Contemporary ballet

Texture Contemporary Ballet prepares local dance dishes for the season opener

Alexandra Tiso (Photo: Mark Simpson Photography)

By Steve Sucato
Pittsburgh Current Dance Writer
[email protected]

Home cooking has been a staple of Texture Contemporary Ballet and its menu of dance works has been served to local audiences for the past decade. For its ninth season opener fly and fall, July 18-21 at the New Hazlett Theater, the company features even more home cooking, including debut contributions from two new chefs; Katie Miller and Madeline Kendall, members of the Texture Society.

The first class of the 2-hour program will be given by Texture Artistic Director Alan Obuzor and Associate Artistic Director Kelsey Bartman’s new ballet, “The Beauty of Flight.” The 32-minute non-narrative ballet for a dozen dancers is danced to a 7-song suite (including instrumental mashups of Beethoven’s 5th Symphony with OneRepublic’s “Secrets” and Tchaikovsky’s Swan Lake with “In My Blood by Shawn Mendes) by the American musical group The Piano Guys.
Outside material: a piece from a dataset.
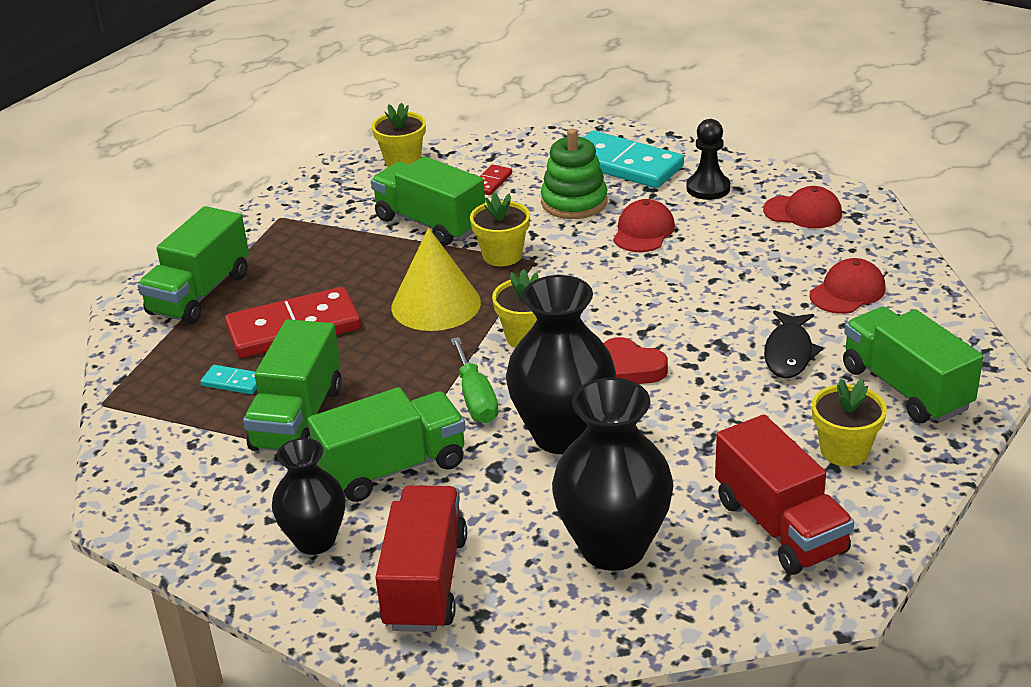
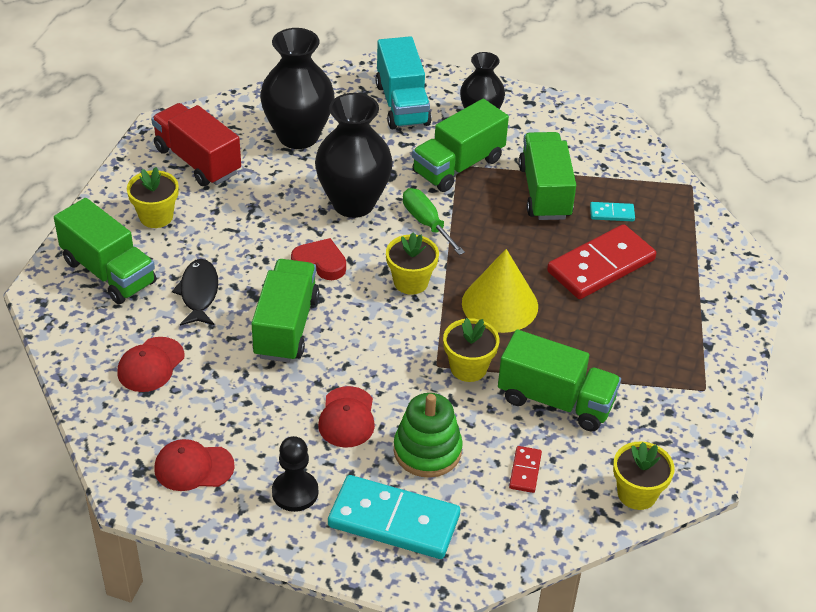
camera: 160 degrees right, 10 degrees up
green truck [137,206,249,324] -> green truck moved to [251,259,319,363]
red truck [375,485,467,632] -> turquoise truck [376,36,432,129]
According to Obuzor, each of the ballet’s sections explores different influences. One has a Bollywood energy, it is reminded of the action-adventure vibe of the Pirates of the Caribbean movies and another includes reconfigured dance steps and footage from the ballet Swan Lake.


Contemporary ballet Texture performs fly and fall, 7:30 p.m., Thursday, July 18; 8 p.m. Fri. Jul. 19 and Sat. New Hazlett Theatre, 6 Allegheny Square East, North Side. $20-30. (412) 320-4610, textureballet.org or newhazletttheater.org.
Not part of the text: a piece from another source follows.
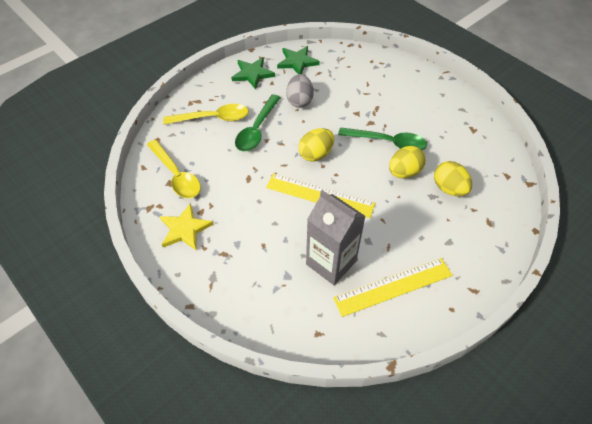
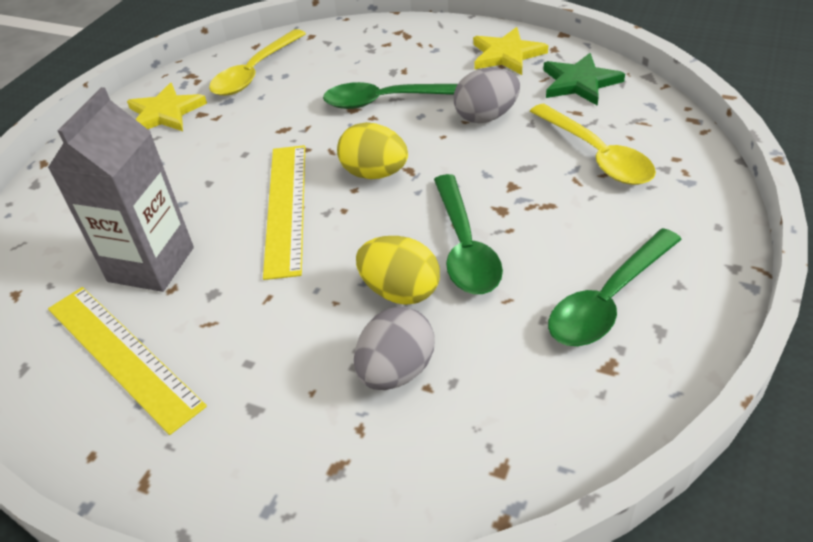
camera: 70 degrees right, 10 degrees down
yellow spoon [163,104,249,124] -> yellow spoon moved to [530,103,656,185]
green star [232,57,275,90] -> yellow star [473,27,548,75]
yellow egg [434,161,472,197] -> grey egg [354,307,435,390]
none -> green spoon [548,228,682,346]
Next, Miller’s “Molto Appassionato” is the first of two choreographic dishes on fly and fall which debuted as part of Texture’s 2017 TEC (Works-in-Progress) Choreography project.

Miller, a Flint, Michigan native who began performing with Texture in 2012, is a former Sacramento Ballet dancer. Titled after the first movement by Felix Mendelssohn Violin Concerto in E minor, Op. 64, “Molto Appassionato” is Miller’s very first choreographic creation.

“I’ve been fortunate in my career to have danced in places that were always encouraging in giving dancers the opportunity to choreograph,” says Miller. “I never felt like it was something I wanted or had to do. You can be a good dancer and not necessarily a good choreographer and I didn’t want to choreograph just to do that.

Miller says that when she came to Texture, Bartman and Obuzor further encouraged her to choreograph as a way to learn more about dance and improve as an artist. What really pushed her to finally take this leap into choreography, she says, was finding Mendelssohn’s music that spoke to her as a dancer and as a dance maker. “My ballet seeks to bring this music to life,” says Miller.

According to Miller, the additional motivation for the 12-minute ballet for 5 women and 1 man was to incorporate into the ballet feelings one experiences in the moments before a big change in one’s life.

A refreshing palette solo excerpt from Bartman and Obuzor’s “Broken Flow” (2011) set to music by Cleveland rapper Kid Cudi then takes the stage before the program’s third course, Obuzor’s 9-minute ballet, “Reshifting Time”.

Created earlier this year on 11 dance majors at Livonia, Michigan’s Madonna University, the ballet was inspired and set to music by Thomas Bergersen and Nick Phoenix of Los Angeles-based Two Steps from Hell, who are primarily known to create music for the film. trailers (Harry Potter movies, Creation etc.) and TV series (game of thrones, Doctor Who etc).

“I wanted to create something more primitive and raw,” says Obuzor.

And while “Reshifting Time” isn’t narrative, Obuzor says that in the second half of the ballet, it feels like a dancer is consumed or walks away from the group of 11.

For dessert, fly and fall goes old school Hollywood in an expanded version of Bartman and Kendall’s “Hats Off to the Greats,” which also had its genesis in TEC Choreographic project.

Part of Texture’s connection in Sacramento, Calif., which includes Miller and his classmate at the Capitol Ballet Center in Sacramento, Texture dancer Brynn Vogel, Kendall, 24, has previously danced in the trainee program at Salt Lake City Ballet West before moving to Pittsburgh and Texture. Now eenter sound 4and season with the company, Kendall says “Hats Off to the Greats” started off like a lark with her and Bartman joking about dancing to a duet version of “Fit as a Fiddle” from the 1952 musical Sing in the rain. From there, the co-choreographers expanded the 35-minute ballet for 13 dancers, to include several more moments from Hollywood’s Golden Age films, including a dance solo to Judy Garland’s song ” I Don’t Care” from 1949. In the good old days of summer, 1954 selections white christmas and the 1949 song “Miss Turnstiles” On the city.